- _Input_:
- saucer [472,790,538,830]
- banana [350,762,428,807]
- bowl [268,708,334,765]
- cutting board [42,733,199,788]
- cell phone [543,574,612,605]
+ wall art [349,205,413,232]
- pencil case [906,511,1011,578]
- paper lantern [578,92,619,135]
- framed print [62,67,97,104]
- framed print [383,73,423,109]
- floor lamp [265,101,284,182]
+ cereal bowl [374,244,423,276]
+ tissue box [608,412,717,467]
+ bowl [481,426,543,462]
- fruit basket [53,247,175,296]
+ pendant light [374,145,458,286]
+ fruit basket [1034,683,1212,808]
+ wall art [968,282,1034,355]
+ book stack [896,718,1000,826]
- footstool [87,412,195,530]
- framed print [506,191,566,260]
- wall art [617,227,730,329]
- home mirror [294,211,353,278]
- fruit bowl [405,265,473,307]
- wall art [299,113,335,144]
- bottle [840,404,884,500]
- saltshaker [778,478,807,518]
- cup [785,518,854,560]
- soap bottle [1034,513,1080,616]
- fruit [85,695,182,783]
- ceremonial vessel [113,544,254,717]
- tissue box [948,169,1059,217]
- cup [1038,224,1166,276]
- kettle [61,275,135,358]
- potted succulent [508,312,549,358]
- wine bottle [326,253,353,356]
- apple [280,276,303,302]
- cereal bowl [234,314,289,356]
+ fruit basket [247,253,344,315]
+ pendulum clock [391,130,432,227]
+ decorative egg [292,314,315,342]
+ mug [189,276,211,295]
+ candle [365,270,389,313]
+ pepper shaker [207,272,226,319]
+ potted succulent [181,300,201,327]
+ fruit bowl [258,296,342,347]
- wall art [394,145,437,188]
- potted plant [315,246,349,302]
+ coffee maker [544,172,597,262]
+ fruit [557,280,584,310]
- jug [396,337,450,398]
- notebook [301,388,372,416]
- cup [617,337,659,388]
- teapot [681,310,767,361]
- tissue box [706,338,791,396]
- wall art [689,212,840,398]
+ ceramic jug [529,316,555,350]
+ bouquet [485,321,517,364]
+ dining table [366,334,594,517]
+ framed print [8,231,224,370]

- _What the task asks_: Beginning with the line that contains "- tissue box [948,169,1059,217]", restate word for word each line through the last one in the data, and write nothing more.

- _Solution below_:
- tissue box [948,169,1059,217]
- cup [1038,224,1166,276]
- kettle [61,275,135,358]
- potted succulent [508,312,549,358]
- wine bottle [326,253,353,356]
- apple [280,276,303,302]
- cereal bowl [234,314,289,356]
+ fruit basket [247,253,344,315]
+ pendulum clock [391,130,432,227]
+ decorative egg [292,314,315,342]
+ mug [189,276,211,295]
+ candle [365,270,389,313]
+ pepper shaker [207,272,226,319]
+ potted succulent [181,300,201,327]
+ fruit bowl [258,296,342,347]
- wall art [394,145,437,188]
- potted plant [315,246,349,302]
+ coffee maker [544,172,597,262]
+ fruit [557,280,584,310]
- jug [396,337,450,398]
- notebook [301,388,372,416]
- cup [617,337,659,388]
- teapot [681,310,767,361]
- tissue box [706,338,791,396]
- wall art [689,212,840,398]
+ ceramic jug [529,316,555,350]
+ bouquet [485,321,517,364]
+ dining table [366,334,594,517]
+ framed print [8,231,224,370]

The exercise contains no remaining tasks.